Watching and Learning

I watched Schindler’s List last week. I’ve seen the movie before and knew exactly how difficult it is to watch, yet I was drawn to it anyway. I watched in pieces, taking breaks to breathe. In those breaks I wondered why I was doing this rewatch, why was I staring straight at this dark chapter in history. I think the answer is that I was trying to learn how to be a Schindler. How do I be the person who protects others? What compromises and collaborations were necessary for Schindler to accomplish saving those lives? What could I do to maximize the life-saving and minimize the compromising? Obviously the experiences portrayed in the movie will not map directly to anything that is coming, but the core of it, being a person who protects, it felt like I could learn something.

Another reason is that I felt a need to remind myself that people can be terrible to each other. That I should not be complaisant because the worst is possible. My need for this reminder comes from my deep privilege in that my life is full of kind people. Even the ones who I know have caused harm did so out of mis-aimed kindness or human frailty, not out of a need to be cruel. I am so fortunate to know so few cruel people that I have to remind myself that they exist. The watch reminded me that ordinary people can get shepherded into cruelty if they go with the flow of cruel leaders. So I was learning how to recognize when the flow is pressuring all of us into places where we are either careless or harmful.

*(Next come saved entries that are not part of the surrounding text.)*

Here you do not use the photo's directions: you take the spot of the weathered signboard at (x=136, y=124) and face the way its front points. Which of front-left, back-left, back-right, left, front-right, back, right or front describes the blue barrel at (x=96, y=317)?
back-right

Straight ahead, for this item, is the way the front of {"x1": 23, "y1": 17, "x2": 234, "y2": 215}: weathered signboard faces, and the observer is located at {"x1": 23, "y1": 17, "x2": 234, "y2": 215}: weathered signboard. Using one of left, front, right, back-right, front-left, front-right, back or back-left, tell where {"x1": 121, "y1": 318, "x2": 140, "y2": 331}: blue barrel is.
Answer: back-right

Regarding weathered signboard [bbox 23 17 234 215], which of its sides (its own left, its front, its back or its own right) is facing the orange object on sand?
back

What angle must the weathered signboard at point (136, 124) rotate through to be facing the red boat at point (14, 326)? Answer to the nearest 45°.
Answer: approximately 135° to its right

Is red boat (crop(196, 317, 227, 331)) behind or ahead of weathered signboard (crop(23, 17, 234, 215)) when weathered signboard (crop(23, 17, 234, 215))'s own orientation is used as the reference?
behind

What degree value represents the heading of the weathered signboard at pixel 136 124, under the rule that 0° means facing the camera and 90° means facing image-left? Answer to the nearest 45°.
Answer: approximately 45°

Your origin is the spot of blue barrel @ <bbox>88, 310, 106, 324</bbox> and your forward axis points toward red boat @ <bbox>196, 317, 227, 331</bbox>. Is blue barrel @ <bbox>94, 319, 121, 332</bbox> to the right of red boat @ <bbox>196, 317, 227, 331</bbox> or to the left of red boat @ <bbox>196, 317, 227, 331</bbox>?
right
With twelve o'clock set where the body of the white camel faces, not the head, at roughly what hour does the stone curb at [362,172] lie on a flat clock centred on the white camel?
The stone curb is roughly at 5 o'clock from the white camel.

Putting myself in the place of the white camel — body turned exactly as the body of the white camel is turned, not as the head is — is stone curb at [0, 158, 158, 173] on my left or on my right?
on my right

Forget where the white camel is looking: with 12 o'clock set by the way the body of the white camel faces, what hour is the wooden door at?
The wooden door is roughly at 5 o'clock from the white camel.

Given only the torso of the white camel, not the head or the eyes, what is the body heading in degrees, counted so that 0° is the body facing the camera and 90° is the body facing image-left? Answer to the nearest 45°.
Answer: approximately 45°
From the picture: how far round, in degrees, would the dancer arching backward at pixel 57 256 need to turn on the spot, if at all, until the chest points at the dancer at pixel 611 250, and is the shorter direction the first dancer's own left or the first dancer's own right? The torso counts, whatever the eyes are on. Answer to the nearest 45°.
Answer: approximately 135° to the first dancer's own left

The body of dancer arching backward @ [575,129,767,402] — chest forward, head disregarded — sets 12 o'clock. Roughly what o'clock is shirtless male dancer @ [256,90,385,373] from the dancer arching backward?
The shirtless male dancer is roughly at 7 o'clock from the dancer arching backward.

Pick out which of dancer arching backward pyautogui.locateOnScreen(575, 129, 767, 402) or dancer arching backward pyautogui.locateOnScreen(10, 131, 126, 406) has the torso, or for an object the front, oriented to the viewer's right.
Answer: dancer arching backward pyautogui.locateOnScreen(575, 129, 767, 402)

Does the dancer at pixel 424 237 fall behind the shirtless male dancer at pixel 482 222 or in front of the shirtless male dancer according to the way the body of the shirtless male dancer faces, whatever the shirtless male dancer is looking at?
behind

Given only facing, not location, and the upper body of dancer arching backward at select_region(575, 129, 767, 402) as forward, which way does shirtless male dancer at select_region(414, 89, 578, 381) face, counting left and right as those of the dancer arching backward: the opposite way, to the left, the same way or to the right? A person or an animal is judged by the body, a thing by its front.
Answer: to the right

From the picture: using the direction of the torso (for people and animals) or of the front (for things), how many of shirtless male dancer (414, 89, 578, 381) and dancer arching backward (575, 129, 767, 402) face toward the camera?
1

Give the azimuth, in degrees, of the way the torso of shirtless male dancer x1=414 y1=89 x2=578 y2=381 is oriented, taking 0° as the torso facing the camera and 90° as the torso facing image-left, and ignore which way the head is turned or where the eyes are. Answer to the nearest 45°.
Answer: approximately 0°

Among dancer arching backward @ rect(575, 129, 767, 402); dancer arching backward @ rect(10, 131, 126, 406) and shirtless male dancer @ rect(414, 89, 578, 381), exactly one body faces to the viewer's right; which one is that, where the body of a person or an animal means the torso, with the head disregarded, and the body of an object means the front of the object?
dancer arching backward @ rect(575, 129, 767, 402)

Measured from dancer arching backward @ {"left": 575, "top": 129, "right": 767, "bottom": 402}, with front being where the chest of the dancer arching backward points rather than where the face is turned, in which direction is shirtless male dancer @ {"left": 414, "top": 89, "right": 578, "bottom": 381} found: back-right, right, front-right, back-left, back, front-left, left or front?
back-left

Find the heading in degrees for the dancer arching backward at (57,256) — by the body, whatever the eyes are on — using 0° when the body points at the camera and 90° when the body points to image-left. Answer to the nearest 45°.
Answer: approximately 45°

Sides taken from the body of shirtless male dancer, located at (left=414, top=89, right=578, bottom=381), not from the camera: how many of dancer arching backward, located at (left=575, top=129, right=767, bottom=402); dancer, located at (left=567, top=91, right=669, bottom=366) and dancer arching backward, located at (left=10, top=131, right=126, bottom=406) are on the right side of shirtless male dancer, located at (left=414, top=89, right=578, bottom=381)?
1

Watching this movie did not help my anxiety during the first barrage of executive orders as the new administration took office. I watched them make choices that were deliberately retaliatory, vindictive, and cruel. That is the flow coming at us from above. Given the reality of what is being done at the highest levels in my country, I have choices to make. So I watched a hard movie to figure out how someone else made choices in difficult circumstances. I may re-read The Hiding Place by Corrie Ten Boom for the same reasons. Or I might read a bunch of soothing and optimistic fiction instead. Mary Robinette Kowal has a new book coming out, and my eyes just reminded me of Wee Free Men by Terry Pratchett. Sometimes I need to look straight at the hard things. Other times I need to rest so that when hard things actually happen I have the reserves to be strong against the pressure to join in cruelty.